Summer Salads - Tuna, Shrimp or Salmon

1/2 pound green beans, trimmed, cut into 1 inch pieces
3/4 pound rotini or other spiral pasta
1 pound tuna and/or shrimp, or salmon
1 large tomato, seeded and chopped
5 green onions
1/2 cup chopped, pitted, black olives
3/4 cup mayonnaise
1/2 teaspoon celery salt
2 tablespoons balsamic vinegar
salt & pepper to taste

Place tuna, etc in a backing dish. Breush both sides with a flavored olive oil. Bake in 400 degree oven for 10-12 minutes. Remove from oven and transfer to a large bowl, discarding the excess cooking liquid. Allow to cool. Break into small pieces.

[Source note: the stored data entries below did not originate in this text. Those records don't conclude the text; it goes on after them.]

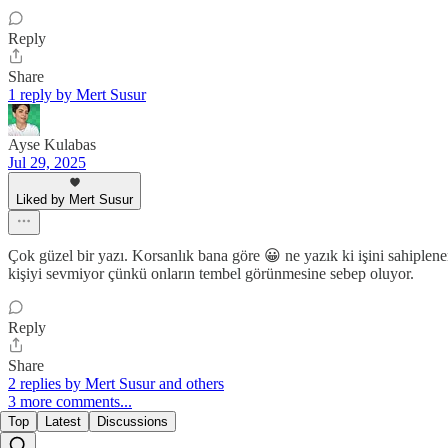
Reply
Share
1 reply by Mert Susur
Ayse Kulabas
Jul 29, 2025
Liked by Mert Susur
Çok güzel bir yazı. Korsanlık bana göre 😀 ne yazık ki işini sahiplenen
kişiyi sevmiyor çünkü onların tembel görünmesine sebep oluyor.
Reply
Share
2 replies by Mert Susur and others
3 more comments...
Top
Latest
Discussions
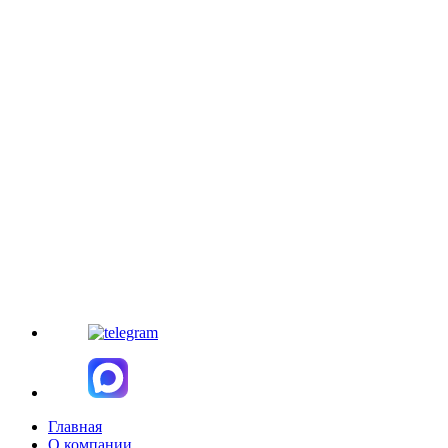
Главная
О компании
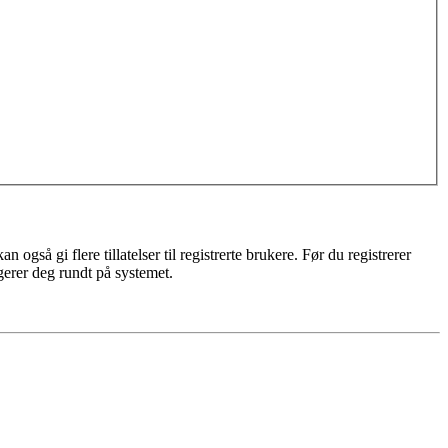
gså gi flere tillatelser til registrerte brukere. Før du registrerer
igerer deg rundt på systemet.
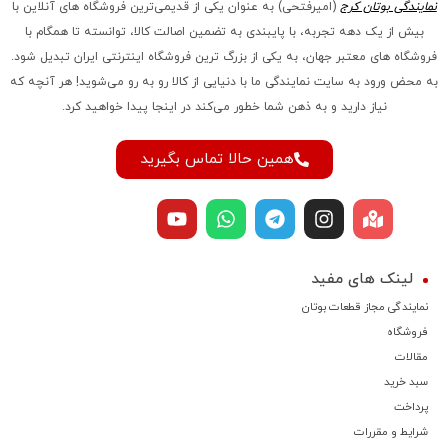
نمایندگی بوتان کرج
(امیرفتحی) به عنوان یکی از قدیمی‌ترین فروشگاه های آنلاین با
بیش از یک دهه تجربه، با پایبندی به تضمین اصالت کالا، توانسته تا همگام با
فروشگاه‌ های معتبر جهان، به یکی از بزرگ‌ ترین فروشگاه اینترنتی ایران تبدیل شود.
به محض ورود به سایت نمایندگی ما با دنیایی از کالا رو به رو می‌شوید! هر آنچه که
نیاز دارید و به ذهن شما خطور می‌کند در اینجا پیدا خواهید کرد.
همین حالا تماس بگیرید
لینک های مفید
نمایندگی مجاز قطعات بوتان
فروشگاه
مقالات
سبد خرید
پرداخت
شرایط و مقررات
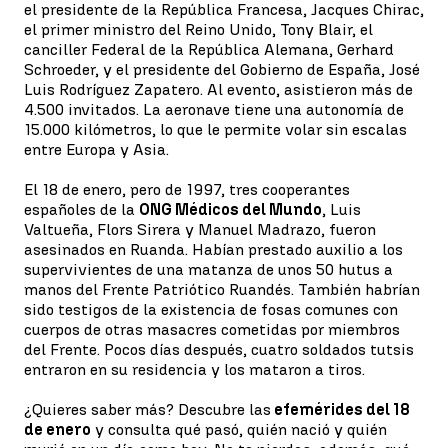
el presidente de la República Francesa, Jacques Chirac,
el primer ministro del Reino Unido, Tony Blair, el
canciller Federal de la República Alemana, Gerhard
Schroeder, y el presidente del Gobierno de España, José
Luis Rodríguez Zapatero. Al evento, asistieron más de
4.500 invitados. La aeronave tiene una autonomía de
15.000 kilómetros, lo que le permite volar sin escalas
entre Europa y Asia.
El 18 de enero, pero de 1997, tres cooperantes
españoles de la
ONG Médicos del Mundo
, Luis
Valtueña, Flors Sirera y Manuel Madrazo, fueron
asesinados en Ruanda. Habían prestado auxilio a los
supervivientes de una matanza de unos 50 hutus a
manos del Frente Patriótico Ruandés. También habrían
sido testigos de la existencia de fosas comunes con
cuerpos de otras masacres cometidas por miembros
del Frente. Pocos días después, cuatro soldados tutsis
entraron en su residencia y los mataron a tiros.
¿Quieres saber más? Descubre las
efemérides del 18
de enero
y consulta qué pasó, quién nació y quién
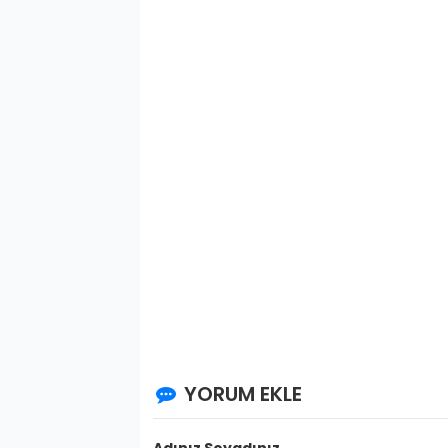
YORUM EKLE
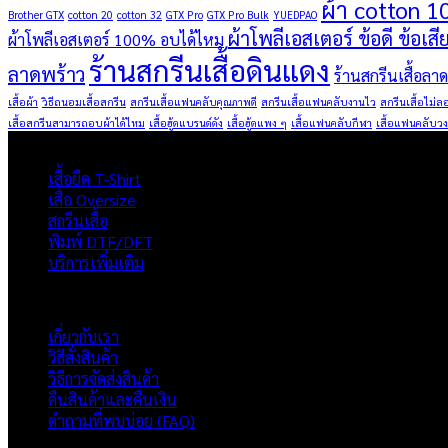
ผ้า cotton 1
Brother GTX
cotton 20
cotton 32
GTX Pro
GTX Pro Bulk
YUEDPAO
ผ้าโพลีเอสเตอร์ ข้อดี ข้อเสี
ผ้าโพลีเอสเตอร์ 100% อบได้ไหม
ร้านสกรีนเสื้อดินแดง
ลาดพร้าว
ร้านสกรีนเสื้อลา
เสื้อผ้า
วิธีถนอมเสื้อสกรีน
สกรีนเสื้อแฟนคลับคุณภาพดี
สกรีนเสื้อแฟนคลับงานไว
สกรีนเสื้อไม่ล
เสื้อสกรีนสามารถอบผ้าได้ไหม
เสื้อฮู้ดแบรนด์ดัง
เสื้อฮู้ดแพง ๆ
เสื้อแฟนคลับกีฬา
เสื้อแฟนคลับวง
ผลิตภัณฑ์
เสื้อยืด T-Shirt
เสื้อ Oversize
สกรีนเสื้อ
พิมพ์ DTF/DFT
บริการเพิ่มเติม
ภาพรวมเว็บไซต์
เกี่ยวกับเรา
วิธีสั่งสินค้า
วิธีการจัดส่งสินค้า
คืนสินค้าและคืนเงิน
คำถามที่พบบ่อย (FAQ)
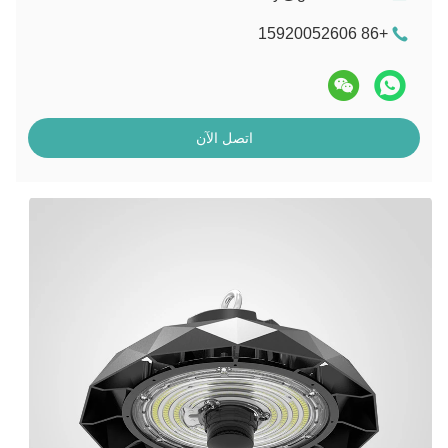
+86 15920052606
اتصل الآن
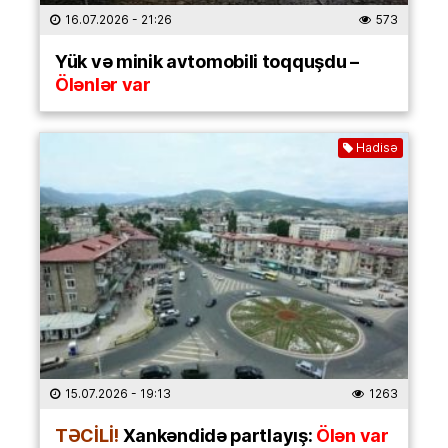
16.07.2026
- 21:26
573
Yük və minik avtomobili toqquşdu –
Ölənlər var
Hadisə
15.07.2026
- 19:13
1263
TƏCİLİ!
Xankəndidə partlayış:
Ölən var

In a large pot of salted, boiling water, cook green beans until tender crisp, about 4 minutes. Drain beans into a colander, reserving liquid. Rinse under cold water to cool. Drain.

Bring reserved water to boil. Add pasta and cook until al dente, about 6 - 8 minutes. Drain pasta in colander and rinse under cold water. Drain.

Add to cooked tuna, etc, the green beans, tomato, black olives, pasta and green beans. In a separate bowl, mix mayonnaise, balsamic vinegar and celery salt. Season to taste with salt and pepper. Mix dressing into pasta and serve.